Do I believe that the exact portion of manna – my
daily bread – will be there without fail each and every day, even when I can’t
see it in advance?
The fear of the Lord is the beginning of wisdom; all those who practice it have a good understanding. His praise endures forever! Psalm 111:10
CS Lewis says, “Put first things first and second things are thrown in. Put
second things first and you lose both first and second things.” What is my
steady first?
And now,
Israel, what does the Lord your God require of you, but to fear the Lord your God, to walk in all his ways, to
love him, to serve the Lord your God with all your heart and with
all your soul, Deuteronomy 10:12
Fear of the Lord comes FIRST… before
walking, loving, serving.
Fearing the Lord, in both reverence
AND holy fear, must be my first. It has to trump all other fears in my life. In
my hierarchy of fears, only one can sit on top. I can only serve one master. I
can only have one true guiding core, giving me the lens to look at anything
else that threatens me, putting them in their proper place.
Because what I fear most is what I will protect the fiercest. Where my eyes are focused is where my energy will be expended.
Without a fear of the Lord, I am prone to not only fear
other things more, but to take liberties, let things slide, go through the
motions, dismiss the quite voice of the Spirit, rationalize behavior.

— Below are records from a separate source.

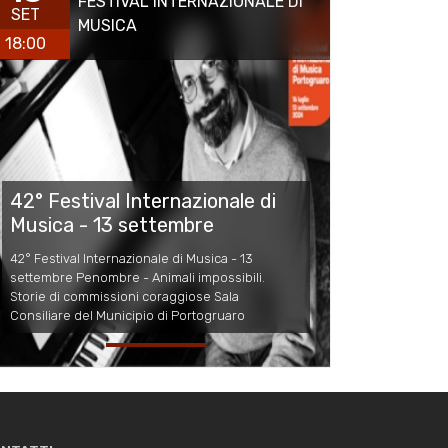
FESTIVAL INTERNAZIONALE DI
SET
MUSICA
18:00
42° Festival Internazionale di
Musica - 13 settembre
42° Festival Internazionale di Musica - 13
settembre Penombre - Animali impossibili.
Storie di commissioni coraggiose Sala
Consiliare del Municipio di Portogruaro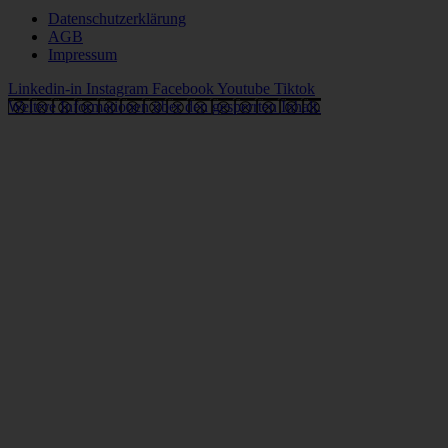
Datenschutzerklärung
AGB
Impressum
Linkedin-in
Instagram
Facebook
Youtube
Tiktok
Weitere Informationen über den gesperrten Inhalt.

I begin
to fear people, acceptance, being open-minded and accommodating more than I
fear God. Not the life I was created for.
If my eyes are clearly focused on
Him, any fears of the surrounding things
will become more blurry… they won’t be so vividly in focus. I have to
believe this to be true. I must fear my eyes slipping from His face. If my hope
and faith and trust is in the Lord…If I really believe He is who He says He is,
fear won’t have such a tight grip on me.
The reality is, it is so much
easier said than done. Love is the
welcoming open door, while fear is the hovering megaphone. Like all hard
things, the academics are so much easier than the execution. So I continue to
work out my faith with fear and trembling (Phil 2:12). God, please help me to
fear You – to trust You – more than my fear of lesser things.